Fortunes diverses pour les apps de traçage en Europe et dans le monde. En Italie, Immuni connait manifestement un gros engouement auprès des utilisateurs ; en Allemagne, le démarrage est foudroyant pour Corona-Warn-App : disponible depuis la nuit dernière, l'app a été téléchargée à 1,5 million de copies, et le seuil des 2 millions sera probablement atteint en moins de 24 heures. En France, on en était aux dernières nouvelles à 1,5 million de téléchargements au bout d'une bonne dizaine de jours.
En Australie, la version iOS de CovidSafe est frappé d'un bug embêtant. En substance, un iPhone verrouillé avec un identifiant (généré par l'app) expiré n'est pas en mesure d'en récupérer un nouveau. Sans nouvel identifiant, le smartphone ne pourra pas enregistrer les contacts autour de lui (en revanche, il pourra être enregistré par d'autres). L'efficacité de l'application est donc remise en question, même si elle n'avait pas attendu ce bug pour être critiquée.
En Norvège, les autorités sanitaires du Folkehelseinstituttet (FHI) ont carrément décidé d'effacer les données collectées par l'application Smittestopp, tandis que la collecte d'informations a cessé. Cette décision intervient après une injonction d'interdiction temporaire de la collecte, formulée par l'autorité de protection des données du pays (Datatilsynets).
Cette dernière estime que l'app empiète trop sur la confidentialité des utilisateurs, alors que les cas de contaminations sont modestes au pays : 242 décès pour 8 647 cas. Autrement dit, le jeu n'en vaut pas la chandelle et rien ne justifie le recours à cette application. Un constat qui n'est pas partagé par le FHI, mais qui convient tout de même que le niveau d'infection est faible.

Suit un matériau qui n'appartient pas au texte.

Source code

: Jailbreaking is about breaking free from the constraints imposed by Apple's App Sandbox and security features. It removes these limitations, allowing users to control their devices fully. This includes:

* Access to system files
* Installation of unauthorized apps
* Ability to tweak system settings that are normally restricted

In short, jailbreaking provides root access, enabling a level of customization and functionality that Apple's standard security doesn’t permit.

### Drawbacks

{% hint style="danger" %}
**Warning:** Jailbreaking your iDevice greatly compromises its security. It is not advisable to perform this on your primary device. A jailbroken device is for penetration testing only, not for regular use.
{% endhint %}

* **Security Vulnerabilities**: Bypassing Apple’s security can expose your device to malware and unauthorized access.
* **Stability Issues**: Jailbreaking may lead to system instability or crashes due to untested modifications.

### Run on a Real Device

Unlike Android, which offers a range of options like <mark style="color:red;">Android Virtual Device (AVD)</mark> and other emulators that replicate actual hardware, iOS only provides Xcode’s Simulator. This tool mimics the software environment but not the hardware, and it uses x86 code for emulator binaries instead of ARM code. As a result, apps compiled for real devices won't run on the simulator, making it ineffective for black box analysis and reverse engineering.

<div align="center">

« Cela va affaiblir une part importante de notre dispositif contre une transmission accrue [du virus] car nous allons perdre du temps pour développer et tester l'application (…) Sans Smittestopp, nous serons moins bien équipés pour empêcher une nouvelle éclosion de l'épidémie locale ou nationale », estime l'institut de la santé publique qui espère toutefois réintroduire une solution de notification de contamination. Une nouvelle proposition sera sur la table d'ici le 23 juin. Smittestopp a été téléchargée à 1,6 million de copies, et comptait 600 000 utilisateurs actifs.

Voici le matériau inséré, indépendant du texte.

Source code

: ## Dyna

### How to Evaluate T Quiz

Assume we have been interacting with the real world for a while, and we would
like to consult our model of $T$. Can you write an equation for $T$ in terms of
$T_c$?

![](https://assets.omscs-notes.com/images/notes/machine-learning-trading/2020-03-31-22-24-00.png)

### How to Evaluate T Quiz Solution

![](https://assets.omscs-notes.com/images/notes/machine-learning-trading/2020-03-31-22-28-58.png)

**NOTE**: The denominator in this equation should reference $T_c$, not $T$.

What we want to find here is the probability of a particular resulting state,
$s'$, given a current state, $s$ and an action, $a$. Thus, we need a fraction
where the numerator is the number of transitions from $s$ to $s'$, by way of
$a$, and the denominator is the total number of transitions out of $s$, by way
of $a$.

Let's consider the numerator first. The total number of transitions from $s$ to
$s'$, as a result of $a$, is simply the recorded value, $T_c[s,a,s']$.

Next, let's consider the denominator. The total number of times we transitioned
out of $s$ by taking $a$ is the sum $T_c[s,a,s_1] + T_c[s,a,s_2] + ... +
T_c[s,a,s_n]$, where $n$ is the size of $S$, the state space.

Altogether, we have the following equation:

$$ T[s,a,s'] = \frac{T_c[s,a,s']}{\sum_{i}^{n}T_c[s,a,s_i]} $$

Amnesty International, qui a qualifié Smittestopp d'application « hautement invasive », n'a pas de mots plus doux pour les apps de traçage du Bahreïn (BeAware) et de Koweït (Shlonik). Toutes trois ont été conçues selon un modèle centralisé, toutes trois exploitent des données GPS, ce qui leur permet de collecter les mouvements des utilisateurs en temps réel. BeAware et Shlonik vont encore plus loin que Smittestopp : pour s'enregistrer, il faut en effet produire une pièce d'identité (contre un « simple » numéro de téléphone valide pour l'app norvégienne).
Les apps du Bahreïn et de Koweït peuvent être jumelées avec des bracelets Bluetooth — une mesure obligatoire pour les individus placés en quarantaine (ils risquent trois mois de prison et une amende pouvant aller jusqu'à 27 000 $ s'ils n'obtempèrent pas). Celle du Koweit vérifie régulièrement la distance entre le bracelet et le smartphone, et transfère les données de localisation toutes les dix minutes à un serveur central.
Le gouvernement bahreïnien est allé jusqu'à organiser une sorte de concours télévisé offrant des prix aux personnes qui restaient à la maison : 10 numéros de téléphone étaient tirés au hasard chaque jour, et appelés en direct à la télé pour vérifier que l'utilisateur était bien chez lui ! Pendant un moment, il était impossible de ne pas participer à ce jeu… Il est maintenant heureusement possible de se désinscrire.
BeAware et Shlonik permettent aux autorités de connaitre en temps réel la localisation des utilisateurs, une information qui n'est ni nécessaire, ni proportionnée dans un contexte de santé publique, souligne Amnesty.
Au Qatar, une faille de sécurité dans l'app EHTERAZ a exposé les données personnelles de plus d'un million de personnes (noms, numéro d'identité nationale, statut de santé, localisation). Plutôt gênant, sachant que l'application est obligatoire…
Dans ce domaine, personne ne peut se prévaloir de la perfection. En France, StopCovid collecte trop d'informations, tandis que l'API d'Apple et de Google n'est pas non plus exempte de tout reproche (lire : Des doutes sur la sécurité de SwissCovid).